Bob was a family physician deeply committed to the values and ethics of general primary care. But by the mid-1970s, he—like many other doctors—grew disillusioned by the narrowmindedness of mainstream medicine, and the ways in which business interests were overtaking the spirit of compassionate service that ought to be at the center of all medical practice.
He came into dialog with a small cohort of other like-minded physicians, including Drs. Gladys McGarey, Bill Manahan, and Norman Shealy. Together, they founded the American Holistic Medical Association in 1978. Anderson was the organization’s president from 1986-88.
By the mid 1990s, the organization had grown significantly, and a big question emerged: Is holistic medicine a distinct medical specialty?
Bob, and many of the leaders of the AHMA, firmly believed that it was. In 1996, they formed a 13-member board to develop a core curriculum, a training course, and a certification exam. Anderson’s meticulously curated compendium, The Scientific Basis for Holistic Medicine, became the nucleus for the board’s curriculum.
The first cohort of board-certified holistic physicians sat for that exam in December 2000.

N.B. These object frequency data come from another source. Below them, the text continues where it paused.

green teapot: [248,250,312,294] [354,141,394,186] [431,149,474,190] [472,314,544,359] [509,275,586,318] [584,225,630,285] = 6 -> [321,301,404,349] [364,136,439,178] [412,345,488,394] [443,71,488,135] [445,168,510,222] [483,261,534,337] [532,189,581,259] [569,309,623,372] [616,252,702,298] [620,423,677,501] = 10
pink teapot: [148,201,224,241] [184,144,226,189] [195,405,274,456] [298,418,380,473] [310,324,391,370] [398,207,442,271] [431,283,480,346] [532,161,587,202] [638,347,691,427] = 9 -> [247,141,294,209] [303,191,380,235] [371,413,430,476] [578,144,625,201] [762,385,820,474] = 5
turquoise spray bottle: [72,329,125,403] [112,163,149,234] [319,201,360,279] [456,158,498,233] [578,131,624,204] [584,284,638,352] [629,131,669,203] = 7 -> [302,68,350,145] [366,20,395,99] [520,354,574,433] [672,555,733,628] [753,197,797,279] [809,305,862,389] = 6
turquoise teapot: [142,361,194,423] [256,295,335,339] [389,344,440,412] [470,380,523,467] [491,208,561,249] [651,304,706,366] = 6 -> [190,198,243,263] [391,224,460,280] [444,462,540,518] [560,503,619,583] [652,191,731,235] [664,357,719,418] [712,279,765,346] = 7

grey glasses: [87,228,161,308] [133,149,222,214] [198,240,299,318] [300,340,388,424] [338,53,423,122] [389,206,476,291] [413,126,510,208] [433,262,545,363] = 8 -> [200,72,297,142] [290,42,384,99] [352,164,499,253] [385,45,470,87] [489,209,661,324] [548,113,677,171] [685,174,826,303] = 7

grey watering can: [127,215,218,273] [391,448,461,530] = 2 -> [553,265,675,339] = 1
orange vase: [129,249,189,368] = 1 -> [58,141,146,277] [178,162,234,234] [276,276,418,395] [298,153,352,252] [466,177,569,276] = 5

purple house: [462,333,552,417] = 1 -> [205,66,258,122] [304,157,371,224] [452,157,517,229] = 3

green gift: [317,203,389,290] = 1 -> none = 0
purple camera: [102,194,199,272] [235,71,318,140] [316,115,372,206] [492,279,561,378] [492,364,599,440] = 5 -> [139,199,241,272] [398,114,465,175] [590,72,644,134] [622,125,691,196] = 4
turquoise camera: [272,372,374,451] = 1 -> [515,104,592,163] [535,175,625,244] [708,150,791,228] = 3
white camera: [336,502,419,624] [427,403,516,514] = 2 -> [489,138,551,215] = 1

By all accounts, Bob guided the development of both the AHMA and the ABIHM with gentle strength, great intelligence, infinite patience, and clarity of purpose—a dedication to a big vision that transcended personal passions and opinions. The high regard with which he is held by all of his co-founders, colleagues, and students is a testament to his character.
Bob Anderson holds a special place in our hearts here at Holistic Primary Care.
In the summer of 2000, when publisher Meg Sinclair and I were preparing to launch HPC, we attended the AHMA’s annual meeting. Bob welcomed us—total strangers with no prior connection to his “tribe”—and our brain-child, with open arms and an open mind. He immediately understood what we were striving to do, saw its potential, and gave us the sort of blessing that fledgling entrepreneurs need right before the big leap.
I’m proud to say that Bob was HPC’s first cover star. Our premier edition, in October 2000, spotlighted the then-new ABHM Board Certification program, and the emergence of holistic medicine as a specialty.
In that article, Bob defined Holistic Medicine as, “that aspect of medicine which considers the whole person—physical, mental, emotional, and spiritual—within the setting of their physical and social environment, and which utilizes all safe means for diagnosis and treatment, emphasizing those aspects of practice which promote optimal health.”
Bob’s sharp mind was able to take in, analyze, and synthesize information from a wide array of sources, always with an eye toward finding connections and points of integration. He valued rationality, but recognized that ultimately this world is full of mysteries that can only be understood with the heart.
In my last conversation with Bob, probably around 2010, we were discussing the economic challenges facing holistic practitioners, the relentless and conflicting pressures exerted by the health insurance plans, and the astonishing concentrations of wealth at the top of the medical-industrial complex.
Bob shook his head, and said, “I just don’t understand why some people feel like they need to make so much money.”
Bob’s values were different. He saw the practice of medicine as a sacred service, not a business. That spirit shaped everything he did, and touched all who had the privilege of meeting and knowing this kind and gentle man.
He was preceded in death by his wife Joann in 2018, and is survived by three children, Dr. Carol Anderson of Kalamazoo, MI, Douglas Anderson of East Wenatchee, and Paul Anderson of Spring Valley, CA, and two grandchildren, Jazzmine and Tristan.
May Bob’s memory be a blessing and an inspiration for his family, his patients, his colleagues, and all who knew him.